About This Film
Film Overview
Right after a terrorist bombing on US soil, no yellow alerts. No praise and prayers for the FDNY. Instead, a festive block party, and a young woman in hippie face paint chirping out, “A smile and a wink to all the kids who hate the American government!” to TV news cameras. This is the damning of the Age of Aquarius, the Weather Underground. An extreme faction of the left-wing Students for a Democratic Society, these young protestors against the Vietnam War, many from upscale families and universities, took ideology to fanatical levels in the late 1960s and early 1970s.
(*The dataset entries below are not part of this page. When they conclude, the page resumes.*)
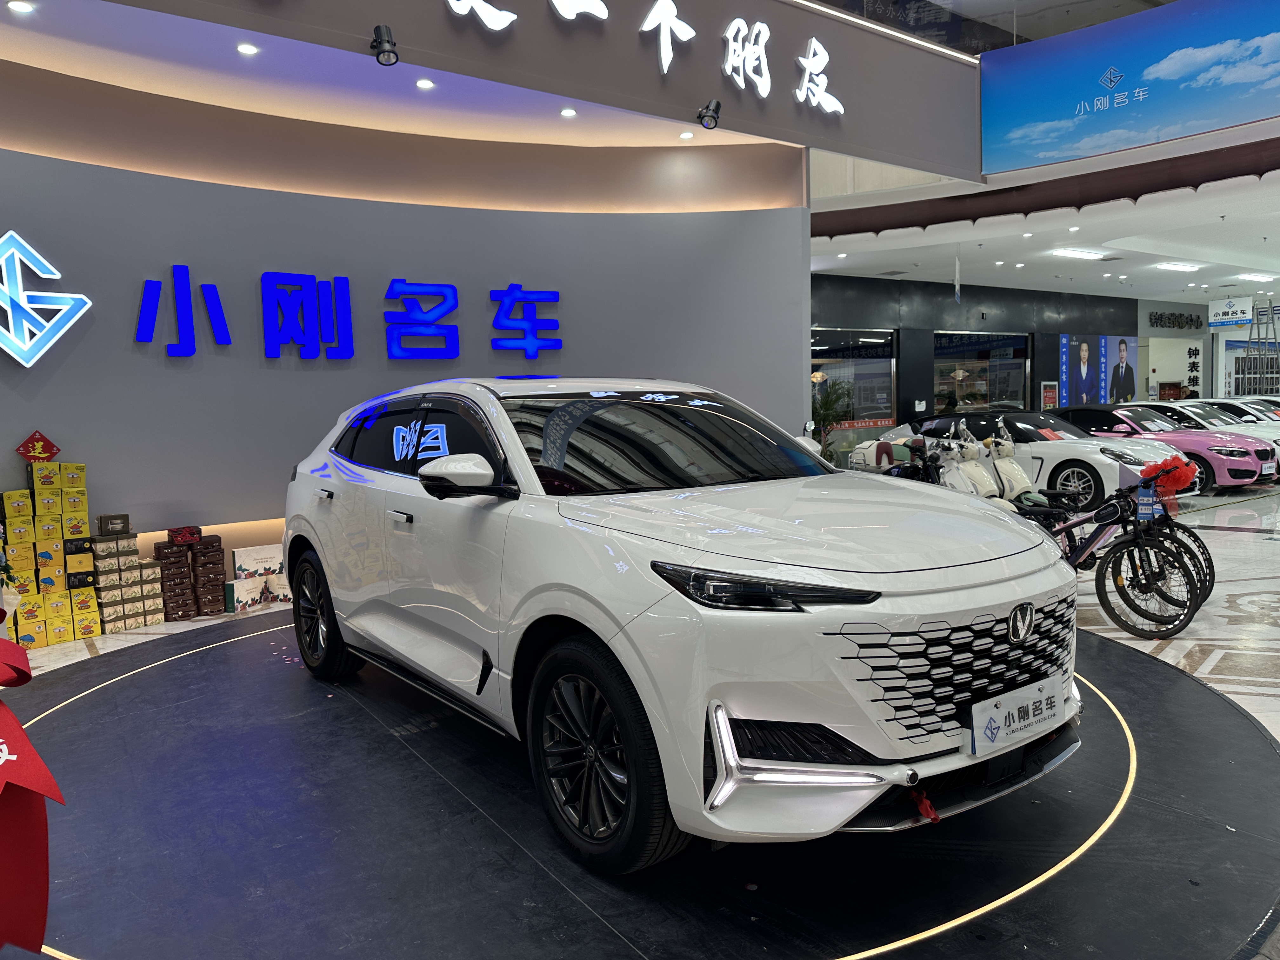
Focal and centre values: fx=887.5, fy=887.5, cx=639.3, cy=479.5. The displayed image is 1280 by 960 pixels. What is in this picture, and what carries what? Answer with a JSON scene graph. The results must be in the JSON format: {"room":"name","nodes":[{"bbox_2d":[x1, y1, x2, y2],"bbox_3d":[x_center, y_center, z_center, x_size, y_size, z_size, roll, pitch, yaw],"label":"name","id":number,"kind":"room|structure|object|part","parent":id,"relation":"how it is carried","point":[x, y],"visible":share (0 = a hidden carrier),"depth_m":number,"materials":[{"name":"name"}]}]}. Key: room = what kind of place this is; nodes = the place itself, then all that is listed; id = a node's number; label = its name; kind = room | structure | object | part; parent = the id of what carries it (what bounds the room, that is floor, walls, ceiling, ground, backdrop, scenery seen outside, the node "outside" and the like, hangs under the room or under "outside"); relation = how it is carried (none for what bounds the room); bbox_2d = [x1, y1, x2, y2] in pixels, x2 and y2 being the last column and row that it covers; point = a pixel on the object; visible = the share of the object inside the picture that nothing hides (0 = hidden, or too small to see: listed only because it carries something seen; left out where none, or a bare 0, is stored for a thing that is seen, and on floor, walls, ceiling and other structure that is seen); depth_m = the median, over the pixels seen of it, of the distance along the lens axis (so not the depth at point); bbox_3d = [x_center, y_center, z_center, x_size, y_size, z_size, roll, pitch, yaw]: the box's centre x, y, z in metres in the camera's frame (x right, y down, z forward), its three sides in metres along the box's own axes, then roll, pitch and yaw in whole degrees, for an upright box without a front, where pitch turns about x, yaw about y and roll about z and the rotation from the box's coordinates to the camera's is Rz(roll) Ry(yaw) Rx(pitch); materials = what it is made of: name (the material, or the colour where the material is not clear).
{"room":"shop","nodes":[
{"label":"shop","id":0,"kind":"room"},
{"bbox_2d":[0,0,783,150],"bbox_3d":[-1.325,-2.589,5.163,6.565,0.202,2.730,-5,6,-36],"label":"ceiling","id":1,"kind":"structure","parent":0,"point":[38,65],"depth_m":5.69,"materials":[{"name":"white paint"}]},
{"bbox_2d":[6,0,34,12],"bbox_3d":[-3.144,-2.404,4.505,0.114,0.014,0.119,-5,6,-36],"label":"ceiling light","id":2,"kind":"object","parent":1,"relation":"in","point":[19,6],"visible":0.97,"depth_m":4.50,"materials":[{"name":"white"}]},
{"bbox_2d":[236,41,258,54],"bbox_3d":[-2.248,-2.465,5.077,0.113,0.016,0.114,-5,6,-36],"label":"ceiling light","id":3,"kind":"object","parent":1,"relation":"in","point":[247,49],"visible":0.98,"depth_m":5.07,"materials":[{"name":"white"}]},
{"bbox_2d":[414,77,434,88],"bbox_3d":[-1.391,-2.563,5.744,0.114,0.017,0.116,-5,6,-36],"label":"ceiling light","id":4,"kind":"object","parent":1,"relation":"in","point":[425,84],"visible":0.98,"depth_m":5.73,"materials":[{"name":"white"}]},
{"bbox_2d":[560,106,577,116],"bbox_3d":[-0.516,-2.658,6.414,0.120,0.015,0.121,-5,6,-36],"label":"ceiling light","id":5,"kind":"object","parent":1,"relation":"in","point":[568,111],"visible":0.98,"depth_m":6.40,"materials":[{"name":"white"}]},
{"bbox_2d":[678,130,694,138],"bbox_3d":[0.377,-2.734,7.055,0.114,0.027,0.116,-5,6,-36],"label":"ceiling light","id":6,"kind":"object","parent":1,"relation":"in","point":[684,135],"visible":0.98,"depth_m":7.04,"materials":[{"name":"white"}]},
{"bbox_2d":[0,60,812,591],"bbox_3d":[-1.963,-1.045,6.710,8.295,3.707,0.412,-5,6,-36],"label":"curved wall","id":7,"kind":"structure","parent":0,"point":[49,418],"depth_m":6.38,"materials":[{"name":"paint"}]},
{"bbox_2d":[0,230,93,364],"bbox_3d":[-3.852,-1.076,5.183,1.108,0.857,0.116,-6,7,-43],"label":"logo sign","id":8,"kind":"object","parent":7,"relation":"attached to","point":[70,302],"visible":0.99,"depth_m":5.33,"materials":[{"name":"blue plastic"}]},
{"bbox_2d":[137,269,565,360],"bbox_3d":[-1.981,-1.209,6.639,3.367,0.646,0.082,-5,6,-36],"label":"wall lettering","id":9,"kind":"object","parent":7,"relation":"attached to","point":[512,289],"visible":0.98,"depth_m":6.52,"materials":[{"name":"blue plastic"}]},
{"bbox_2d":[112,0,986,180],"bbox_3d":[-0.697,-3.580,6.138,8.435,1.769,0.623,-5,6,-36],"label":"upper wall","id":10,"kind":"structure","parent":0,"point":[780,109],"depth_m":6.74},
{"bbox_2d":[369,24,398,64],"bbox_3d":[-1.483,-2.519,5.152,0.147,0.208,0.166,-5,6,-36],"label":"spotlight","id":11,"kind":"object","parent":10,"relation":"attached to","point":[388,55],"visible":0.99,"depth_m":5.13,"materials":[{"name":"black metal"}]},
{"bbox_2d":[450,0,843,115],"bbox_3d":[-0.576,-3.286,6.010,6.139,0.787,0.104,-5,6,-36],"label":"illuminated sign","id":12,"kind":"object","parent":10,"relation":"attached to","point":[812,52],"visible":0.98,"depth_m":6.82,"materials":[{"name":"white plastic"}]},
{"bbox_2d":[695,98,722,129],"bbox_3d":[0.525,-2.754,6.677,0.157,0.231,0.178,-5,6,-36],"label":"spotlight","id":13,"kind":"object","parent":10,"relation":"attached to","point":[716,106],"visible":0.99,"depth_m":6.65,"materials":[{"name":"black metal"}]},
{"bbox_2d":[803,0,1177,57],"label":"upper ceiling","id":14,"kind":"object","parent":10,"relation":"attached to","point":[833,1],"visible":0.49,"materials":[{"name":"glass"}]},
{"bbox_2d":[0,480,1279,959],"bbox_3d":[3.669,0.671,7.583,19.952,0.157,10.332,-5,6,-36],"label":"floor","id":15,"kind":"structure","parent":0,"point":[1246,587],"depth_m":5.04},
{"bbox_2d":[0,626,64,955],"bbox_3d":[-1.515,0.622,1.799,0.612,0.949,1.005,-5,6,-36],"label":"red bow","id":16,"kind":"object","parent":15,"relation":"on","point":[19,732],"visible":1,"depth_m":1.73,"materials":[{"name":"red fabric"}]},
{"bbox_2d":[0,458,112,650],"bbox_3d":[-3.386,0.333,5.098,0.887,1.100,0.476,-5,6,-36],"label":"box stack","id":17,"kind":"object","parent":15,"relation":"on","point":[94,617],"visible":0.93,"depth_m":5.05,"materials":[{"name":"yellow cardboard"}]},
{"bbox_2d":[15,429,60,462],"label":"red sign","id":18,"kind":"object","parent":17,"relation":"on","point":[43,453],"visible":0.99,"depth_m":5.29,"materials":[{"name":"red"}]},
{"bbox_2d":[89,527,164,631],"bbox_3d":[-3.120,0.547,5.313,0.418,0.631,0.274,-5,6,-36],"label":"box stack","id":19,"kind":"object","parent":15,"relation":"on","point":[128,541],"visible":0.94,"depth_m":5.23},
{"bbox_2d":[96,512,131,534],"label":"gift box","id":20,"kind":"object","parent":19,"relation":"on","point":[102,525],"visible":0.97,"depth_m":5.16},
{"bbox_2d":[154,525,225,620],"bbox_3d":[-2.865,0.580,5.639,0.410,0.527,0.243,-5,6,-36],"label":"box stack","id":21,"kind":"object","parent":15,"relation":"on","point":[197,544],"visible":0.97,"depth_m":5.56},
{"bbox_2d":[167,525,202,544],"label":"box","id":22,"kind":"object","parent":21,"relation":"on","point":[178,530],"visible":0.98,"depth_m":5.61,"materials":[{"name":"red"}]},
{"bbox_2d":[228,541,289,610],"bbox_3d":[-2.478,0.627,5.935,0.520,0.380,0.196,-5,6,-36],"label":"gift box","id":23,"kind":"object","parent":15,"relation":"on","point":[245,552],"visible":0.72,"depth_m":5.85,"materials":[{"name":"white cardboard"}]},
{"bbox_2d":[2,610,1279,959],"bbox_3d":[-0.270,0.932,3.912,4.590,0.017,4.649,-5,6,-36],"label":"turntable","id":24,"kind":"object","parent":15,"relation":"on","point":[144,681],"visible":0.75,"depth_m":2.52,"materials":[{"name":"black rubber"}]},
{"bbox_2d":[273,377,1085,871],"bbox_3d":[-0.120,0.264,3.610,1.654,1.315,3.570,-5,6,-36],"label":"white car","id":25,"kind":"object","parent":24,"relation":"on","point":[648,703],"visible":0.99,"depth_m":2.44,"materials":[{"name":"white metal"}]},
{"bbox_3d":[-1.423,0.605,4.028,0.207,0.556,0.575,-5,6,-36],"label":"wheel","id":26,"kind":"part","parent":25,"relation":"part of","materials":[{"name":"black rubber"}]},
{"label":"door handle","id":27,"kind":"part","parent":25,"relation":"part of","materials":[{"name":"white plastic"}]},
{"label":"windows","id":28,"kind":"part","parent":25,"relation":"part of","materials":[{"name":"black glass"}]},
{"bbox_3d":[-0.539,-0.020,2.750,0.214,0.138,0.271,-5,6,-36],"label":"mirror","id":29,"kind":"part","parent":25,"relation":"part of","materials":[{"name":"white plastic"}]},
{"bbox_3d":[-0.129,0.718,2.354,0.230,0.551,0.534,-5,6,-36],"label":"wheel","id":30,"kind":"part","parent":25,"relation":"part of","materials":[{"name":"black rubber"}]},
{"bbox_3d":[0.062,-0.141,3.376,1.222,0.319,0.958,-5,6,-36],"label":"windshield","id":31,"kind":"part","parent":25,"relation":"part of","materials":[{"name":"black glass"}]},
{"bbox_3d":[0.279,0.245,2.044,0.337,0.077,0.399,-5,6,-36],"label":"headlight","id":32,"kind":"part","parent":25,"relation":"part of","materials":[{"name":"black plastic"}]},
{"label":"hood","id":33,"kind":"part","parent":25,"relation":"part of","materials":[{"name":"metal"}]},
{"bbox_2d":[908,785,939,822],"bbox_3d":[0.729,0.832,2.276,0.072,0.087,0.061,-5,6,-36],"label":"red ribbon","id":34,"kind":"object","parent":25,"relation":"hanging from","point":[926,810],"visible":0.86,"depth_m":2.27,"materials":[{"name":"red fabric"}]},
{"bbox_3d":[0.878,0.507,2.460,0.837,0.353,0.382,-5,6,-36],"label":"grille","id":35,"kind":"part","parent":25,"relation":"part of","materials":[{"name":"metal"}]},
{"bbox_2d":[967,672,1065,757],"bbox_3d":[1.043,0.649,2.445,0.434,0.142,0.080,-5,6,-36],"label":"license plate","id":36,"kind":"object","parent":25,"relation":"attached to","point":[987,732],"visible":0.98,"depth_m":2.41,"materials":[{"name":"white"}]},
{"bbox_2d":[809,375,854,461],"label":"potted plant","id":37,"kind":"object","parent":15,"relation":"on","point":[828,410],"visible":0.55,"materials":[{"name":"green plant"}]},
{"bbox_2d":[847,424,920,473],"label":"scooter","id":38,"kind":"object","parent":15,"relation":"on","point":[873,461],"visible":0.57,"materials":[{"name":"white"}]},
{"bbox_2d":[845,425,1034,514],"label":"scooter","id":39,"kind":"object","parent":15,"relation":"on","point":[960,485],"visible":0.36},
{"bbox_2d":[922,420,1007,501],"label":"scooter","id":40,"kind":"object","parent":15,"relation":"on","point":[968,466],"visible":0.42,"depth_m":7.40,"materials":[{"name":"white"}]},
{"bbox_2d":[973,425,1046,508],"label":"scooter","id":41,"kind":"object","parent":15,"relation":"on","point":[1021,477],"visible":0.42,"depth_m":7.56,"materials":[{"name":"white"}]},
{"bbox_2d":[914,408,1176,511],"label":"white car","id":42,"kind":"object","parent":15,"relation":"on","point":[1045,444],"visible":0.6,"depth_m":10.27,"materials":[{"name":"white metal"}]},
{"bbox_2d":[1012,468,1211,639],"bbox_3d":[2.522,0.387,5.100,0.481,0.863,1.499,-5,6,-36],"label":"bicycle","id":43,"kind":"object","parent":15,"relation":"on","point":[1106,566],"visible":0.65,"depth_m":4.86,"materials":[{"name":"black metal"}]},
{"bbox_2d":[1135,482,1156,522],"bbox_3d":[2.742,0.124,4.813,0.072,0.223,0.078,-5,6,-36],"label":"price tag","id":44,"kind":"object","parent":43,"relation":"hanging from","point":[1140,498],"visible":0.97,"depth_m":4.80,"materials":[{"name":"blue paper"}]},
{"bbox_2d":[1137,454,1197,509],"bbox_3d":[3.011,0.017,5.068,0.275,0.296,0.252,-5,6,-36],"label":"red bow","id":45,"kind":"object","parent":43,"relation":"attached to","point":[1167,471],"visible":0.8,"depth_m":5.02,"materials":[{"name":"red fabric"}]},
{"bbox_2d":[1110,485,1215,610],"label":"bicycle","id":46,"kind":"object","parent":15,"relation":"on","point":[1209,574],"visible":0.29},
{"bbox_2d":[1058,403,1271,493],"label":"pink car","id":47,"kind":"object","parent":15,"relation":"on","point":[1257,466],"visible":0.55,"materials":[{"name":"pink metal"}]},
{"bbox_2d":[1152,398,1279,478],"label":"car","id":48,"kind":"object","parent":15,"relation":"on","point":[1244,423],"visible":0.25,"materials":[{"name":"white"}]},
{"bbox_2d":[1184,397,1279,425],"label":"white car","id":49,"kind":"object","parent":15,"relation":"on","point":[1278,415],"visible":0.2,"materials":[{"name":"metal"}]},
{"bbox_2d":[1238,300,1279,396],"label":"ladder","id":50,"kind":"object","parent":15,"relation":"on","point":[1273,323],"visible":0.64,"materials":[{"name":"metal"}]},
{"bbox_2d":[810,273,1173,446],"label":"dark wall","id":51,"kind":"structure","parent":0,"point":[857,286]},
{"bbox_2d":[811,327,898,467],"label":"window","id":52,"kind":"structure","parent":51,"relation":"in","point":[825,358],"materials":[{"name":"glass"}]},
{"bbox_2d":[933,330,1030,413],"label":"window","id":53,"kind":"structure","parent":51,"relation":"in","point":[1013,348],"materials":[{"name":"glass"}]},
{"bbox_2d":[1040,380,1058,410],"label":"poster","id":54,"kind":"object","parent":51,"relation":"attached to","point":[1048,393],"visible":0.92,"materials":[{"name":"red"}]},
{"bbox_2d":[1056,332,1137,409],"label":"poster","id":55,"kind":"object","parent":51,"relation":"attached to","point":[1082,350],"visible":0.95,"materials":[{"name":"blue paper"}]},
{"bbox_2d":[810,136,1279,306],"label":"ceiling","id":56,"kind":"structure","parent":0,"point":[1188,200],"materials":[{"name":"white paint"}]},
{"bbox_2d":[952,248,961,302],"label":"hanging banner","id":57,"kind":"object","parent":56,"relation":"hanging from","point":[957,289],"visible":0.98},
{"bbox_2d":[1050,247,1106,259],"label":"ceiling light","id":58,"kind":"object","parent":56,"relation":"attached to","point":[1087,254],"visible":0.98,"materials":[{"name":"white plastic"}]},
{"bbox_2d":[1154,260,1201,271],"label":"ceiling light","id":59,"kind":"object","parent":56,"relation":"attached to","point":[1188,267],"visible":0.98,"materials":[{"name":"white plastic"}]},
{"bbox_2d":[1206,296,1253,328],"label":"hanging sign","id":60,"kind":"object","parent":56,"relation":"hanging from","point":[1236,313],"visible":0.98,"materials":[{"name":"white plastic"}]},
{"bbox_2d":[1238,272,1276,281],"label":"ceiling light","id":61,"kind":"object","parent":56,"relation":"attached to","point":[1252,275],"visible":0.98,"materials":[{"name":"white plastic"}]},
{"bbox_2d":[980,0,1279,176],"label":"billboard","id":62,"kind":"object","parent":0,"point":[1177,133],"visible":0.99,"depth_m":8.06,"materials":[{"name":"blue"}]},
{"bbox_2d":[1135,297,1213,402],"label":"wall","id":63,"kind":"structure","parent":0,"point":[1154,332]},
{"bbox_2d":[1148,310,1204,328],"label":"wall lettering","id":64,"kind":"object","parent":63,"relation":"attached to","point":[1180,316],"visible":0.98,"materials":[{"name":"black"}]},
{"bbox_2d":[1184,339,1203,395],"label":"sign","id":65,"kind":"object","parent":63,"relation":"attached to","point":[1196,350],"visible":0.89,"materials":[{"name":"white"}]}
]}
They stepped up demonstrations to “bring the war back home” with antics at least equal in insanity to Nixon's bombing of Cambodia. Taking their name from a Bob Dylan lyric and media-ready exploits from the pop-culture of “happenings,” Weathermen liberated a jailed Timothy Leary and bombed ROTC offices and other symbols of authority across a nation they hoped to spur to all-out revolution. When mass social upheavals failed to foment, and with the FBI cracking down, infamous radicals like Bernadine Dorn and Mark Rudd went “underground,” hiding from the law and their own parents. Today, from prison, community centers and faculty offices, ex-Weathermen reflect back, in a post-Oklahoma City, post-9/11 world they never made, some with bravado, others with bewilderment and zonked-out regret. What a long, strange trip it's been. Could it happen again?